Charles Johnson of Little Green Footballs: The wingnut blogosphere went nuts because PBS "edited" a transcript of President Obama's jobs speech -- yeah, they dild when the White House sent them an "as-delivered" update. AND PBS "edited" the speech to remove an embarrassing Obama "gaffe" about Abraham Lincoln 's founding of the GOP -- a remark which was not only accurate, it's a fact that Republicans have long embraced. Johnson writes, "The multi-level idiocy of this latest wingnut freakout is impressive. Not only did PBS have a perfectly good reason for changing their transcript, the wingnuts are completely wrong about Lincoln, too."

News Ledes

Al Jazeera: "The Taliban government in Afghanistan offered to present Osama bin Laden for a trial long before the attacks of September 11, 2001, but the US government showed no interest, according to a senior aide to the Taliban leader, Mullah Omar. Wakil Ahmad Muttawakil, Taliban’s last foreign minister, told Al Jazeera in an exclusive interview that his government had made several proposals to the United States to present the al-Qaeda leader, considered the mastermind of the 2001 attacks, for trial for his involvement in plots targeting US facilities during the 1990s."

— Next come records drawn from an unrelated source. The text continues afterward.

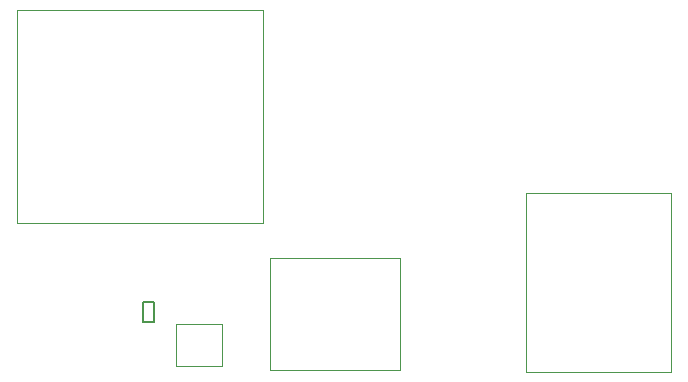
<source format=gbr>
%TF.GenerationSoftware,Altium Limited,Altium Designer,24.10.1 (45)*%
G04 Layer_Color=32896*
%FSLAX45Y45*%
%MOMM*%
%TF.SameCoordinates,B7086401-7AB7-4448-8119-44CCD126B3FB*%
%TF.FilePolarity,Positive*%
%TF.FileFunction,Other,Top_3D_Body*%
%TF.Part,Single*%
G01*
G75*
%TA.AperFunction,NonConductor*%
%ADD25C,0.20000*%
%ADD28C,0.10000*%
%ADD43C,0.05000*%
D25*
X4947100Y5737400D02*
Y5907400D01*
X4857100Y5737400D02*
X4947100D01*
X4857100D02*
Y5907400D01*
X4947100D01*
D28*
X3786000Y6572300D02*
X5871000D01*
Y8377700D01*
X3786000D02*
X5871000D01*
X3786000Y6572300D02*
Y8377700D01*
X8092400Y5309700D02*
Y6829700D01*
X9322400D01*
Y5309700D02*
Y6829700D01*
X8092400Y5309700D02*
X9322400D01*
D43*
X5521900Y5366000D02*
Y5720000D01*
X5131900D02*
X5521900D01*
X5131900Y5366000D02*
Y5720000D01*
Y5366000D02*
X5521900D01*
X5927000Y6276400D02*
X7027000D01*
X5927000Y5331400D02*
Y6276400D01*
Y5331400D02*
X7027000D01*
Y6276400D01*
%TF.MD5,bcdb470b4cc2e573fc5eafad3cbb3a00*%
M02*

</source>
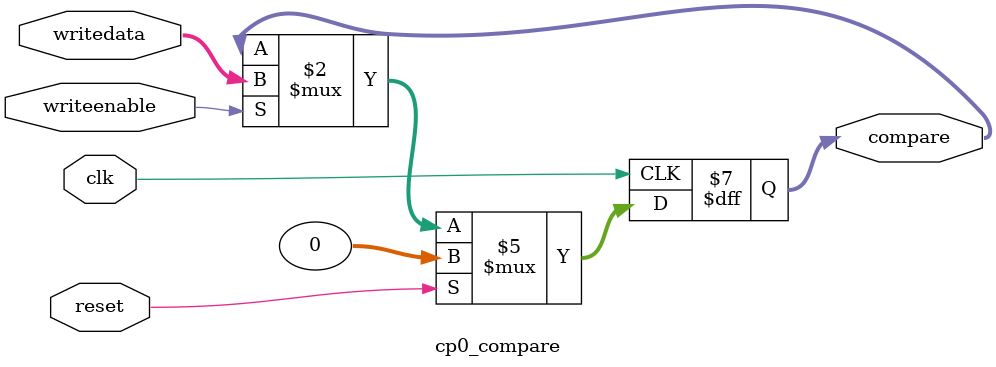
<source format=v>
module cp0_compare (
  input        clk,
  input        reset,
  input        writeenable,
  input  [31:0] writedata,
  output reg [31:0] compare
);

  always @(posedge clk) begin
    if (reset)
      compare <= 32'b0;
    else if (writeenable)
      compare <= writedata;  // escrever limpa pending no coprocessor0.v
  end

endmodule

</source>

U.K. Telegraph: "A group of Muslim protesters set fire to an American flag outside the US embassy in London during a minute's silence to mark the moment that the first hijacked airliner hit the World Trade Center 10 years ago." With video.

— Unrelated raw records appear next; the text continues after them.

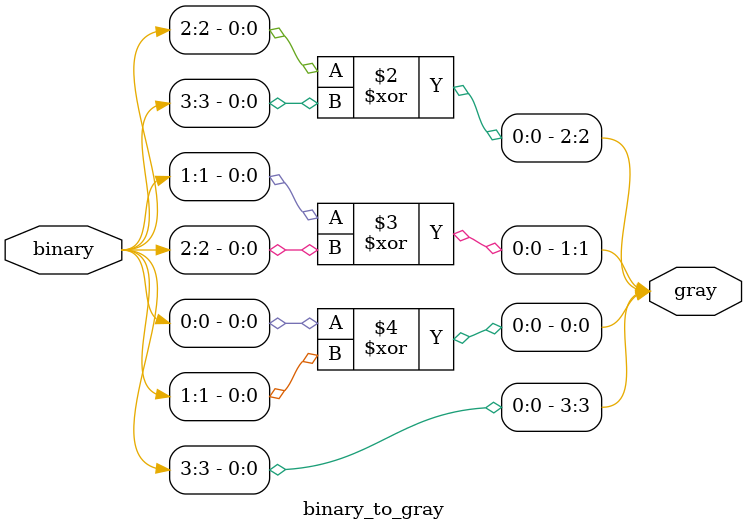
<source format=v>
module binary_to_gray(input wire [3:0]binary,
                      output reg [3:0]gray
               );
  always @(*) begin
    gray[3] = binary[3];
    gray[2] = binary[2] ^ binary[3];
    gray[1] = binary[1] ^ binary[2];
    gray[0] = binary[0] ^ binary[1];
  end 
  endmodule
    

</source>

NBC has a nice panoramic image of the September 11 Memorial in New York City.

See the Live Feeds above & the President's Calendar below for the public appearances of President Obama First Lady Michelle Obama, Vice President Biden & Dr. Jill Biden today.

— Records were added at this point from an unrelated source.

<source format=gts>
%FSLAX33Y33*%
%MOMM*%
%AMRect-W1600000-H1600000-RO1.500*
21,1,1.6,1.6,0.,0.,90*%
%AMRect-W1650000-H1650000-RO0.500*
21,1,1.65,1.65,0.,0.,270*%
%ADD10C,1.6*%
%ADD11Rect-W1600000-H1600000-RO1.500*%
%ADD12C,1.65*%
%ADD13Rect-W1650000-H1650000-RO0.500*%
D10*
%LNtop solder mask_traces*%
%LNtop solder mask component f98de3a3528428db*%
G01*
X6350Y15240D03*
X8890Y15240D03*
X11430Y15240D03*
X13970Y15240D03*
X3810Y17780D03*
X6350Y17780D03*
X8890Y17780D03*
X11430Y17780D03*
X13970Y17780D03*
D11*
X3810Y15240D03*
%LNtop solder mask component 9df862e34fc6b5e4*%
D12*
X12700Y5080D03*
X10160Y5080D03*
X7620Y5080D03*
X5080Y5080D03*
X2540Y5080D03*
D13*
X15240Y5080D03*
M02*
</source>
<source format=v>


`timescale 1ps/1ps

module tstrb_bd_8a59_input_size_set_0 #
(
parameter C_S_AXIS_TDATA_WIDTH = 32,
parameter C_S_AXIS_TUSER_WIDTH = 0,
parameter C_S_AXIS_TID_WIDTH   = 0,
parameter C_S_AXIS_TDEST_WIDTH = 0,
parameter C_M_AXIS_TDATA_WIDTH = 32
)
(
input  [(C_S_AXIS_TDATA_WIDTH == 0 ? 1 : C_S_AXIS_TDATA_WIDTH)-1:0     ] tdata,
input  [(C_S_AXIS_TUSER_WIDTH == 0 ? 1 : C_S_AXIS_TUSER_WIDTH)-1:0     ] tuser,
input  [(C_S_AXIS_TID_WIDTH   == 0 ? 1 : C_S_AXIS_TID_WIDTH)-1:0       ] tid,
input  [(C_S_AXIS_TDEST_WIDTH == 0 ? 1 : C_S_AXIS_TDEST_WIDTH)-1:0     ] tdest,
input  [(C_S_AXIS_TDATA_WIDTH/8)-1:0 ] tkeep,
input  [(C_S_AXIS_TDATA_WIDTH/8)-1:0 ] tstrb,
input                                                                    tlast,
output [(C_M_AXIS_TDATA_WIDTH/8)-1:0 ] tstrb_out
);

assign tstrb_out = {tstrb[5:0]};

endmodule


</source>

The New York Times' September 11 memorials story is here. I expect it will be updated throughout the day. ...

... Here's a New York Times liveblog. ...

... New York Times: "Amid all the dignitaries who gather Sunday on the site of the World Trade Center to pay tribute to those who died there 10 years ago, two will inevitably stand out: President Obama and former President George W. Bush, whose terms in office are bookends for considering how America has changed since Sept. 11, 2001, particularly in its response to terrorism."

... The Washington Post story is here.

AP: "A decade after 9/11, the day that changed so much for so many people, the world's leaders and citizens paused to reflect Sunday. But there were also those — including a former Malaysian prime minister — who reiterated old claims that the U.S. government itself was behind the attacks."

Washington Post: "Two Afghans were killed and nearly 80 NATO soldiers were wounded after a truck packed with explosives hidden under firewood rammed into the entrance of a military base in eastern Afghanistan, military officials said Sunday. The Taliban took responsibility for the attack. In a statement on the 10-year anniversary of the Sept. 11 terrorist attacks on the United States, the militant group said Afghans became the biggest victims of response to the attacks."

New York Times: "Cliff Robertson, the ruggedly handsome actor who won an Oscar for 'Charly' but found himself frozen out of jobs for almost four years after he exposed a prominent Hollywood studio boss as a forger and embezzler, died Saturday on Long Island. He was 88 and lived in Water Mill, N.Y."